The administration of US President Joe Biden has reportedly decided not to renew a waiver that allowed a politically connected American oil company to operate in northeastern Syria and loot energy resources in the Arab country.
A US official familiar with the decision told the Associated Press on condition of anonymity that permissions given to Delta Crescent Energy (DCE) in April 2020, months after former president Donald Trump announced that he wanted to keep some US troops in the region to maintain control of oil profits, will not be extended.
Trump’s “keep the oil” message was no longer US foreign policy under the Biden administration, and using the US military to facilitate Syrian oil production was deemed inappropriate, the official claimed.
DCE was founded in 2019 by James Cain, US ambassador to Denmark under President George W. Bush; James Reese, a retired Army Delta Force officer; and John Dorrier Jr., a former executive with United Kingdom-based Gulfsands Petroleum.
Dorrier, who serves as the company’s CEO, has warned that the company had some $2 billion in pending contracts to sell oil to US regional allies.
The company has said that it had not received official notice from the US Treasury Department indicating that its waiver would not be renewed.
The US military has stationed forces and equipment in northeastern Syria, with the Pentagon claiming that the troops deployment were aimed at preventing the oilfields in the area from falling into the hands of Daesh terrorists.
Damascus, however, says the deployment is meant to plunder the country’s resources.
Syrian Minister of Petroleum and Mineral Resources Bassam Tomeh told al-Ikhbariyah TV on March 18 that the US and its Takfiri allies were looting oil reserves, revealing that Washington controlled 90 percent of crude reserves in the oil-rich northeast.

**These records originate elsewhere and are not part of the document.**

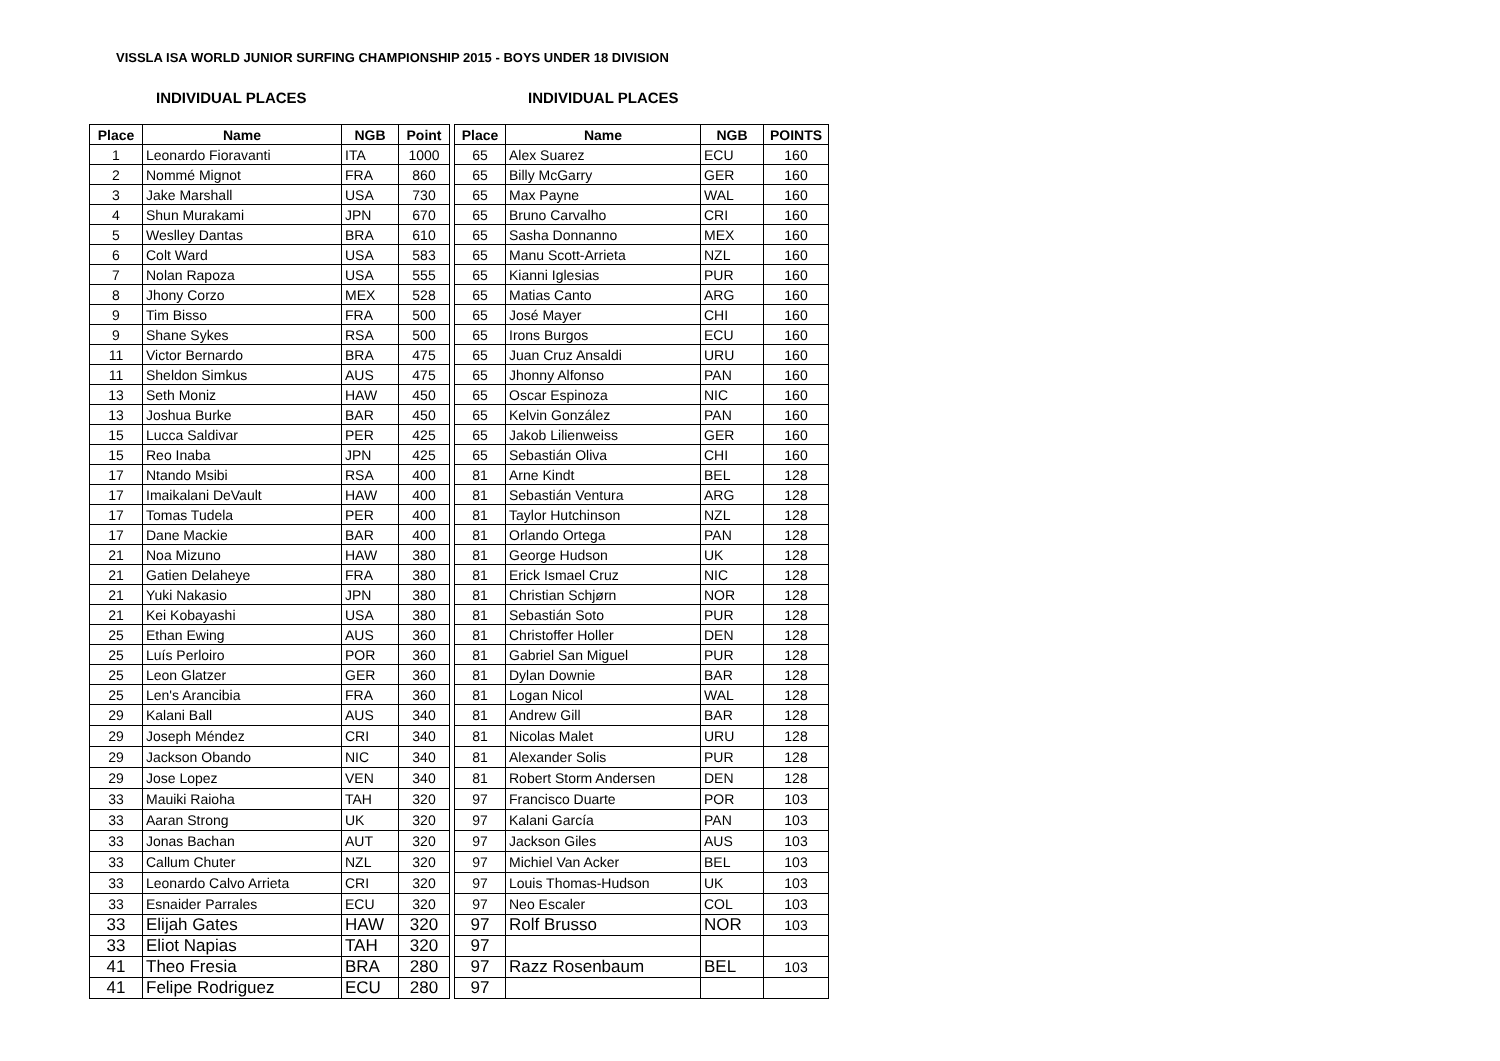VISSLA ISA WORLD JUNIOR SURFING CHAMPIONSHIP 2015 - BOYS UNDER 18 DIVISION
INDIVIDUAL PLACES INDIVIDUAL PLACES
| Place | Name | NGB | Point | | Place | Name | NGB | POINTS |
| 1 | Leonardo Fioravanti | ITA | 1000 | | 65 | Alex Suarez | ECU | 160 |
| 2 | Nommé Mignot | FRA | 860 | | 65 | Billy McGarry | GER | 160 |
| 3 | Jake Marshall | USA | 730 | | 65 | Max Payne | WAL | 160 |
| 4 | Shun Murakami | JPN | 670 | | 65 | Bruno Carvalho | CRI | 160 |
| 5 | Weslley Dantas | BRA | 610 | | 65 | Sasha Donnanno | MEX | 160 |
| 6 | Colt Ward | USA | 583 | | 65 | Manu Scott-Arrieta | NZL | 160 |
| 7 | Nolan Rapoza | USA | 555 | | 65 | Kianni Iglesias | PUR | 160 |
| 8 | Jhony Corzo | MEX | 528 | | 65 | Matias Canto | ARG | 160 |
| 9 | Tim Bisso | FRA | 500 | | 65 | José Mayer | CHI | 160 |
| 9 | Shane Sykes | RSA | 500 | | 65 | Irons Burgos | ECU | 160 |
| 11 | Victor Bernardo | BRA | 475 | | 65 | Juan Cruz Ansaldi | URU | 160 |
| 11 | Sheldon Simkus | AUS | 475 | | 65 | Jhonny Alfonso | PAN | 160 |
| 13 | Seth Moniz | HAW | 450 | | 65 | Oscar Espinoza | NIC | 160 |
| 13 | Joshua Burke | BAR | 450 | | 65 | Kelvin González | PAN | 160 |
| 15 | Lucca Saldivar | PER | 425 | | 65 | Jakob Lilienweiss | GER | 160 |
| 15 | Reo Inaba | JPN | 425 | | 65 | Sebastián Oliva | CHI | 160 |
| 17 | Ntando Msibi | RSA | 400 | | 81 | Arne Kindt | BEL | 128 |
| 17 | Imaikalani DeVault | HAW | 400 | | 81 | Sebastián Ventura | ARG | 128 |
| 17 | Tomas Tudela | PER | 400 | | 81 | Taylor Hutchinson | NZL | 128 |
| 17 | Dane Mackie | BAR | 400 | | 81 | Orlando Ortega | PAN | 128 |
| 21 | Noa Mizuno | HAW | 380 | | 81 | George Hudson | UK | 128 |
| 21 | Gatien Delaheye | FRA | 380 | | 81 | Erick Ismael Cruz | NIC | 128 |
| 21 | Yuki Nakasio | JPN | 380 | | 81 | Christian Schjørn | NOR | 128 |
| 21 | Kei Kobayashi | USA | 380 | | 81 | Sebastián Soto | PUR | 128 |
| 25 | Ethan Ewing | AUS | 360 | | 81 | Christoffer Holler | DEN | 128 |
| 25 | Luís Perloiro | POR | 360 | | 81 | Gabriel San Miguel | PUR | 128 |
| 25 | Leon Glatzer | GER | 360 | | 81 | Dylan Downie | BAR | 128 |
| 25 | Len's Arancibia | FRA | 360 | | 81 | Logan Nicol | WAL | 128 |
| 29 | Kalani Ball | AUS | 340 | | 81 | Andrew Gill | BAR | 128 |
| 29 | Joseph Méndez | CRI | 340 | | 81 | Nicolas Malet | URU | 128 |
| 29 | Jackson Obando | NIC | 340 | | 81 | Alexander Solis | PUR | 128 |
| 29 | Jose Lopez | VEN | 340 | | 81 | Robert Storm Andersen | DEN | 128 |
| 33 | Mauiki Raioha | TAH | 320 | | 97 | Francisco Duarte | POR | 103 |
| 33 | Aaran Strong | UK | 320 | | 97 | Kalani García | PAN | 103 |
| 33 | Jonas Bachan | AUT | 320 | | 97 | Jackson Giles | AUS | 103 |
| 33 | Callum Chuter | NZL | 320 | | 97 | Michiel Van Acker | BEL | 103 |
| 33 | Leonardo Calvo Arrieta | CRI | 320 | | 97 | Louis Thomas-Hudson | UK | 103 |
| 33 | Esnaider Parrales | ECU | 320 | | 97 | Neo Escaler | COL | 103 |
| 33 | Elijah Gates | HAW | 320 | | 97 | Rolf Brusso | NOR | 103 |
| 33 | Eliot Napias | TAH | 320 | | 97 | | | |
| 41 | Theo Fresia | BRA | 280 | | 97 | Razz Rosenbaum | BEL | 103 |
| 41 | Felipe Rodriguez | ECU | 280 | | 97 | | | |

“Americans and their allies are targeting the Syrian oil wealth and its tankers just like pirates,” he said.
He noted that the cost of direct and indirect damage to the Syrian oil sector stood at more than $92 billion.
The US first confirmed its looting of Syrian oil during a Senate hearing exchange between South Carolina Republican Senator Lindsey Graham and former US secretary of state Mike Pompeo in late July last year.
On July 30 and during his testimony to the Senate Foreign Relations Committee, Pompeo confirmed for the first time that an American oil company would begin work in northeastern Syria, which is controlled by Kurdish militants.
The Syrian government strongly condemned the agreement, saying that the deal was struck to plunder the country’s natural resources, including oil and gas, under the sponsorship and support of the administration of former US president Donald Trump.
After failing to oust the Syrian government through proxies and direct involvement in the conflict, the US government has stepped up its economic war on the Arab country.
Last June, the US enacted the so-called Caesar Act that imposed the toughest sanctions ever on Syria with the alleged aim of choking off revenue for the government.
The sanctions have crippled the war-torn country’s economy by prohibiting foreign companies trading with Damascus.
The US and the Europeans had already banned export and investment in Syria, as well as transactions involving oil and hydrocarbon products.
Syria has said the real purpose of the measures is to put pressure on Syrians and their livelihoods — an inhumane attempt to suffocate ordinary people.
Officials also say the stepped-up smuggling of strategic Syrian resources is the latest inhuman tactic using people’s basic needs as a tool to pressure the government.